*** SELECTED EXCERPT ***

However, whilst the rules contemplate the search for electronic documents, neither the CPR nor the Practice Directions deal in any detail with the question how the search should be conducted. In particular they do not deal with the extent to which it is permissible to conduct e-disclosure through the medium of a computer program or programs, rather than through the intervention of human beings. Nevertheless, Practice Direction B does at least say this (emphasis supplied):
"25 It may be reasonable to search for Electronic Documents by means of Keyword Searches or other automated methods of searching if a full review of each and every document would be unreasonable.
However, it will often be insufficient to use simple Keyword Searches or other automated methods of searching alone. The injudicious use of Keyword Searches and other automated search techniques
may result in failure to find important documents which ought to be disclosed, and/or
may find excessive quantities of irrelevant documents, which if disclosed would place an excessive burden in time and cost on the party to whom disclosure is given.
The parties should consider supplementing Keyword Searches and other automated searches with additional techniques such as individually reviewing certain documents or categories of documents (for example important documents generated by key personnel) and taking such other steps as may be required in order to justify the selection to the court."
I add that the judges of the Technology and Construction Court support an eDisclosure Protocol, produced by practitioners and available on the website of the Technology and Construction Solicitors' Association. This does contemplate the use
PYITho
of predictive coding software in appropriate cases. But it is only a protocol and has no normative force.
Lastly on the rules, I mention that CPR rule 1.2 states that:
"The court must seek to give effect to the overriding objective when it(a) exercises any power given to it by the Rules; or (b) interprets any rule, subject to rules 76.2, 79.2, 80.2 and 82.2."
None of the last-mentioned rules is relevant to the present case. The overriding objective is set out in rule 1.1(1), and is well-known. It is "enabling the court to deal with cases justly and at proportionate cost". This is amplified in rule 1.1(2), and includes, so far as practicable, saving expense and dealing proportionately with the case.
In a case a few years ago now, Goodale v Ministry of Justice [2009] EWHC B41 (QB), the then Senior Master of the Queen's Bench Division, Master Whitaker, explained the e-disclosure problem in this way:
"1. This judgment concerns a serious practical problem for the case management of disclosure which is now occurring on a regular basis. The reason is that, since certainly the beginning of this decade, increasing numbers of public bodies and private businesses, not to mention individuals, have gone over to creating, exchanging and storing their documentation and communicating with each other entirely by electronic means. The end result is that an enormous volume of information is now created, exchanged and stored only electronically. Email communication, word processed documents, spreadsheets and ever increasing numbers of other forms of electronically stored information ("ESI") now often form the entire corpus of the documentation held by companies and individuals who become involved in litigation. So the incidence of paper disclosure is becoming less and less prevalent though in some cases it may still be critical. and the incidence of the disclosure of electronically stored information, or ESI as it is known, is becoming more and more so.

*** End of SELECTED EXCERPT ***

* PROMPT A
Reproduce the e-disclosure passage word for word between "I add that the" and "no normative force.", inclusive.
* PROMPT B
Resume the e-disclosure passage, picking up after its final sentence.

*** INFORMATION PROVIDED ***

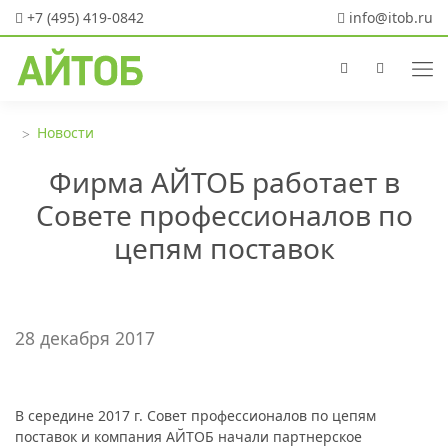
+7 (495) 419-0842
info@itob.ru
Новости
Фирма АЙТОБ работает в
Совете профессионалов по
цепям поставок
28 декабря 2017
В середине 2017 г. Совет профессионалов по цепям
поставок и компания АЙТОБ начали партнерское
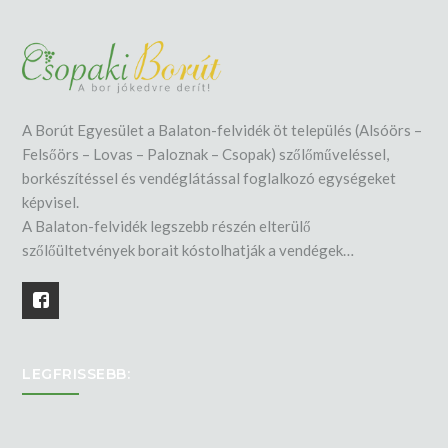
A Borút Egyesület a Balaton-felvidék öt település (Alsóörs –
Felsőörs – Lovas – Paloznak – Csopak) szőlőműveléssel,
borkészítéssel és vendéglátással foglalkozó egységeket
képvisel.
A Balaton-felvidék legszebb részén elterülő
szőlőültetvények borait kóstolhatják a vendégek…
LEGFRISSEBB:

*** End of INFORMATION PROVIDED ***

* EXERCISE ANSWER A
I add that the judges of the Technology and Construction Court support an eDisclosure Protocol, produced by practitioners and available on the website of the Technology and Construction Solicitors' Association. This does contemplate the use
PYITho
of predictive coding software in appropriate cases. But it is only a protocol and has no normative force.

* EXERCISE ANSWER B
What is more, the volume of the ESI, even in small organisations is immense, often, as in the case of email, because of the huge quantities of documents created (including wide-scale duplication) and the fact that the documents can exist in many different forms and locations so that they are not readily accessible except at significant cost. It is also commonplace for many individuals to have more than one email account — business, personal, webmail (for example, Yahoo, Gmail, Hotmail etc,) When ESI is available, metadata (literally data about data) associated with it can easily be unintentionally altered by the very act of collection, which in some circumstances can have a detrimental effect on the document's evidential integrity. What is more, ESI can be moved about nationally and internationally, indiscriminately and at lightening speed.
What is the problem with this in litigation? Disclosure is a tripattite exercise of search, disclosure, and inspection, and the problem, when it comes to ESI is often for a party to gauge the scope of a reasonable search for ESI under CPR Rule 31.7 and PD31(2). The problem is how the parties and (if disputed) the court determines what the scope of that search of ESI should be, how it is going to be made proportionate and how it is going to be carried out correctly first time , without the court having to order it to be done again, as has occurred, for example, in Digicel (St Lucia) Ltd and others v. Cable and Wireless Plc and Others 2008 EWHC 2522 (Ch) in which case Morgan J ordered the defendants re-do their ESI search exercise at an additional cost of something like €2 million.
By contrast, except in unusual cases, in the case of paper disclosure, parties usually know what paper they have. Often the problem is merely locating it physically and going through it to produce the documents required by the standard disclosure test. The problem with ESI is that, because of the matters mentioned above in paragraph 1, parties often do not know how much ESI they have, or where it is. They might have a idea as to which servers it is on or which personal computers it is on, or which back-up tapes it is on, but without a great deal more information, it is very difficult for them to know how much documentation will be revealed by searches of the media on which their ESI is stored and how much it is going to cost to search it and what the end result is going to be. A further issue might be that not all forms of ESI are searchable. Therefore, it has to be accepted that any search is not necessarily conclusive as to whether a particular document exists. Equally often the parties do not know where to begin their searches. In the case, for example, of email, the relevant servers are often not in their possession and sometimes not even in the jurisdiction. An ill considered search for ESI may produce far too few documents for review but more likely will produce such volumes that human review of every document is neither proportionate nor practical. Because of this a substantial industry has developed to handle the identification, collection, reduction and organisation for review of ESI. Often, this is carried out electronically, with technology aiding and supplementing human review."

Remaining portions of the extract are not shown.